China’s Regulator Orders Tech Companies to Open ‘Walled Gardens’

China Regulator to Tech Cos: Open 'Walled Gardens'

A China regulator has told tech giants Alibaba, Tencent and others to stop blocking one another’s website links on their respective platforms, Reuters reported.

This is the latest chapter in an ongoing regulation boost China is leveling against companies, Reuters reported, citing the 21st Century Business Herald. The Chinese internet has been historically dominated by numerous tech giants, which have been known for blocking rivals’ links on their platforms. Analysts have called them “walled gardens.”

The Ministry of Industry and Information Technology has given a deadline for when the platforms must be unblocked, according to the report. If the firms don’t comply, there could be other actions taken.

Regulators have been accusing the companies of restricting the choices for customers and trying to build monopolies, the report stated.

The Wall Street Journal (WSJ) reported that Alibaba and Tencent have been slowly exploring the ways they could open up their services to each other.

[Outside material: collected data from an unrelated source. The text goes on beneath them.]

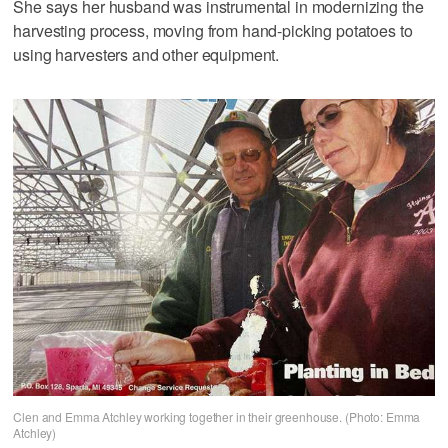
She says her husband was instrumental in modernizing the
harvesting process, moving from hand-picking potatoes to
using harvesters and other equipment.
Clen and Emma Atchley working together in their greenhouse. (Photo: Emma
Atchley)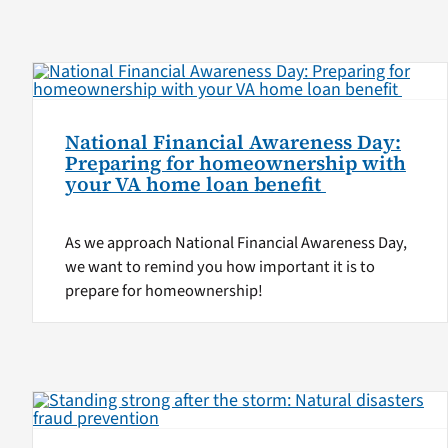
National Financial Awareness Day:
Preparing for homeownership with
your VA home loan benefit
As we approach National Financial Awareness Day,
we want to remind you how important it is to
prepare for homeownership!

This has thus far consisted of debuting Tencent’s WeChat Pay to Alibaba’s Taobao and Tmall eCommerce marketplaces, Reuters reported.

China’s ongoing regulatory tightening could end up having a sobering effect on the innovation of tech companies. The crackdown has already had effects on large fines, canceled mergers and frozen public offerings.

Read more: China’s Big Tech Crackdown Could Chill Innovation

Alibaba, for example, was hit with a $2.8 billion antitrust penalty, and food delivery platform Meituan has been probed for its alleged anti-competitive behavior.

Meanwhile, Tencent has seen its merger with Huya and DouYu blocked, while Ant Group saw its own initial public offering (IPO) stopped.

There’s a conundrum of sorts, with the question being how much power to allow in terms of eCommerce, social media and other such platforms.